10. DIMENSÃO HUMANA DO MISTÉRIO DA REDENÇÃO

O homem não pode viver sem amor. Ele permanece para si próprio um ser incompreensível e a sua vida é destituída de sentido, se não lhe for revelado o amor, se ele não se encontra com o amor, se o não experimenta e se o não torna algo seu próprio, se nele não participa vivamente. E por isto precisamente Cristo Redentor, como já foi dito acima, revela plenamente o homem ao próprio homem. Esta é — se assim é lícito exprimir-se — a dimensão humana do mistério da Redenção. Nesta dimensão o homem reencontra a grandeza, a dignidade e o valor próprios da sua humanidade. No mistério da Redenção o homem é novamente «reproduzido» e, de algum modo, é novamente criado. Ele é novamente criado! «Não há judeu nem gentio, não há escravo nem livre, não há homem nem mulher: todos vós sois um só em Cristo Jesus» . O homem que quiser compreender-se a si mesmo profundamente — não apenas segundo imediatos, parciais, não raro superficiais e até mesmo só aparentes critérios e medidas do próprio ser — deve, com a sua inquietude, incerteza e também fraqueza e pecaminosidade, com a sua vida e com a sua morte, aproximar-se de Cristo.
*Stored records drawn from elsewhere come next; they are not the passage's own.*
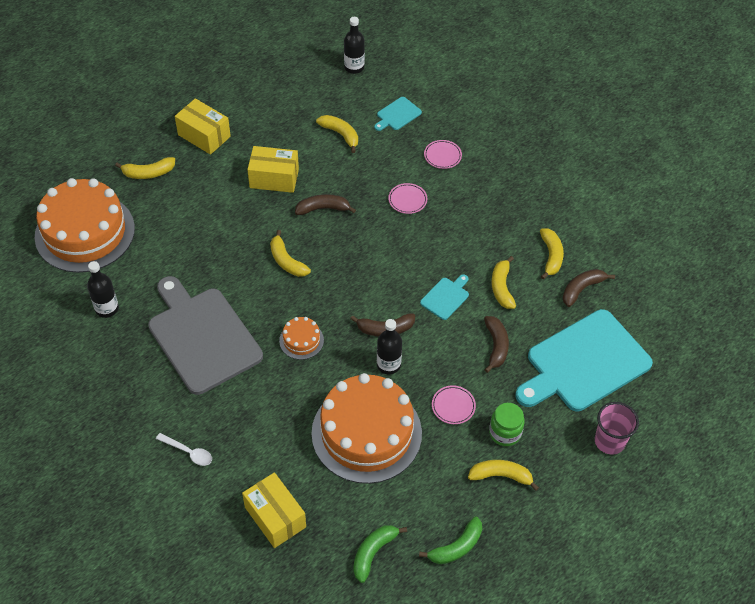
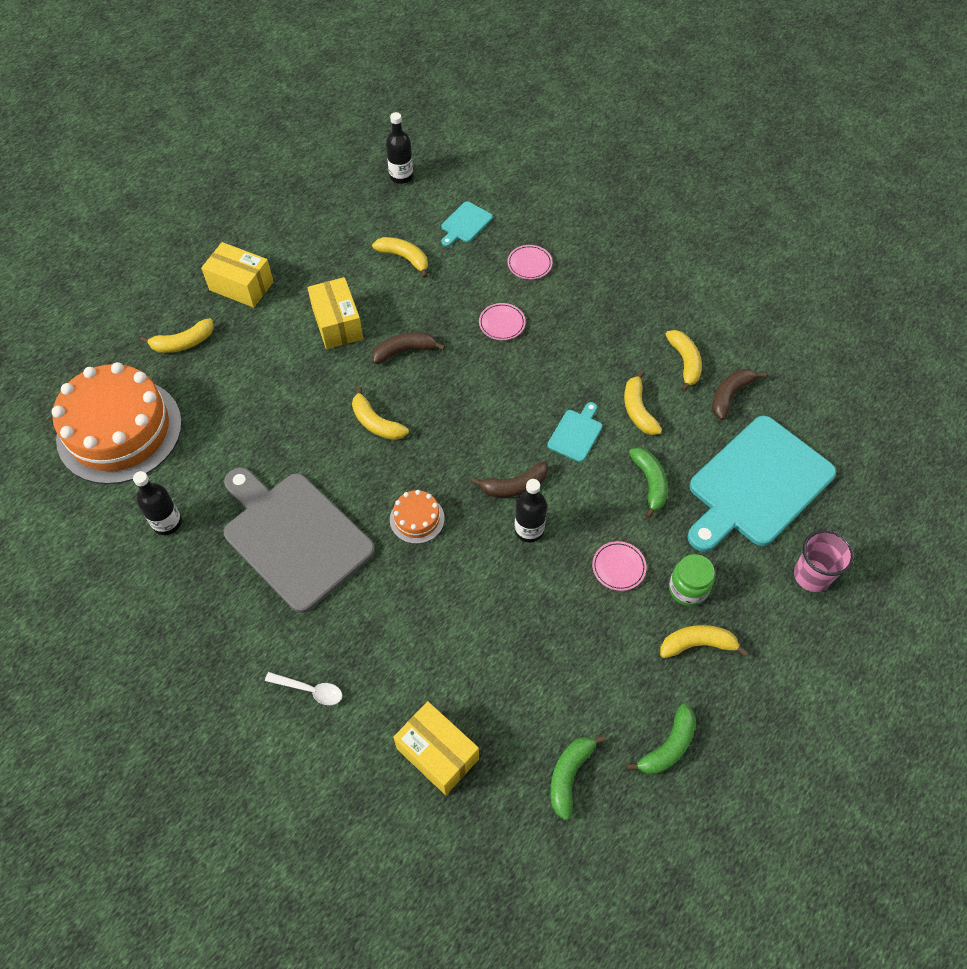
camera: 10 degrees left, 5 degrees up
(274, 178) = (337, 324): yellow box -> yellow box turned 75 degrees clockwise
(366, 433) = (523, 621): orange cake -> none
(496, 346) = (650, 483): brown banana -> green banana

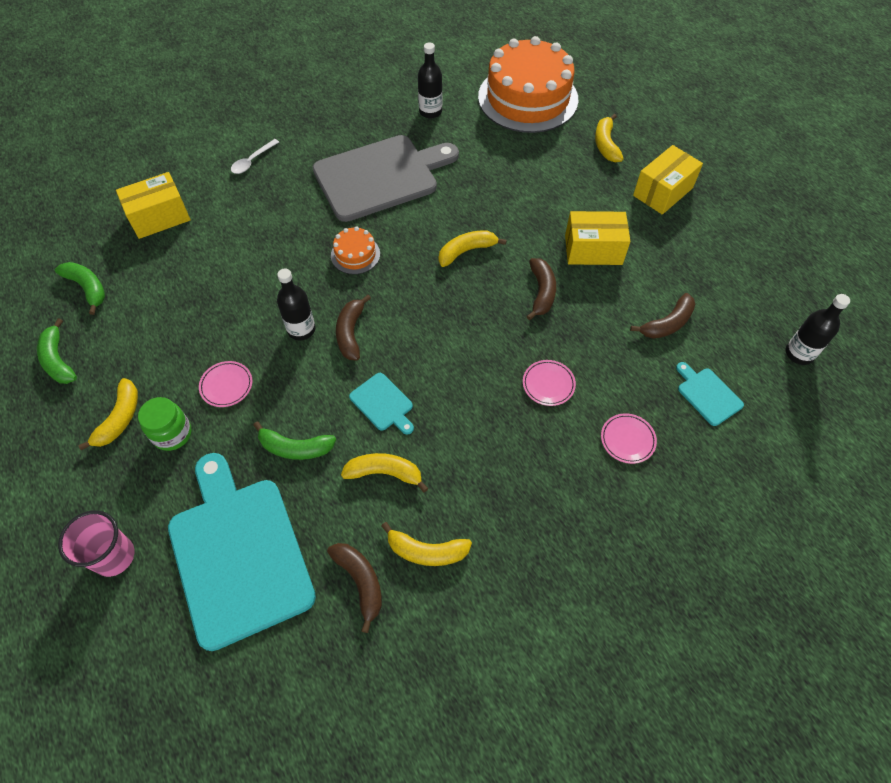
camera: 110 degrees right, 0 degrees up
(404, 258) = (667, 324): yellow banana -> brown banana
Ele deve, por assim dizer, entrar n'Ele com tudo o que é em si mesmo, deve «apropriar-se» e assimilar toda a realidade da Encarnação e da Redenção, para se encontrar a si mesmo. Se no homem se actuar este processo profundo, então ele produz frutos, não somente de adoração de Deus, mas também de profunda maravilha perante si próprio. Que grande valor deve ter o homem aos olhos do Criador, se «mereceu ter um tal e tão grande Redentor» , se «Deus deu o seu Filho», para que ele, o homem, «não pereça, mas tenha a vida eterna» .

Na realidade, aquela profunda estupefacção a respeito do valor e dignidade do homem chama-se Evangelho, isto é a Boa Nova. Chama-se também Cristianismo. Uma tal estupefacção determina a missão da Igreja no mundo, também, e talvez mais ainda, «no mundo contemporâneo». Tal estupefacção e conjuntamente persuasão e certeza, que na sua profunda raiz é a certeza da fé, mas que de um modo recôndito e misterioso vivifica todos os aspectos do humanismo autêntico, está intimamente ligada a Cristo. Ela estabelece também o lugar do mesmo Jesus Cristo — se assim se pode dizer — o seu particular direito de cidadania na história do homem e da humanidade. A Igreja, que não cessa de contemplar o conjunto do mistério de Cristo, sabe com toda a certeza da fé, que a Redenção que se verificou por meio da Cruz, restituíu definitivamente ao homem a dignidade e o sentido da sua existência no mundo, sentido que ele havia perdido em considerável medida por causa do pecado. E por isso a Redenção realizou-se no mistério pascal, que, através da cruz e da morte, conduz à ressurreição.

A tarefa fundamental da Igreja de todos os tempos e, de modo particular, do nosso, é a de dirigir o olhar do homem e de endereçar a consciência e experiência de toda a humanidade para o mistério de Cristo, de ajudar todos os homens a ter familiaridade com a profundidade da Redenção que se verifica em Cristo Jesus. Simultaneamente, toca-se também a esfera mais profunda do homem, a esfera — queremos dizer — dos corações humanos, das consciências humanas e das vicissitudes humanas.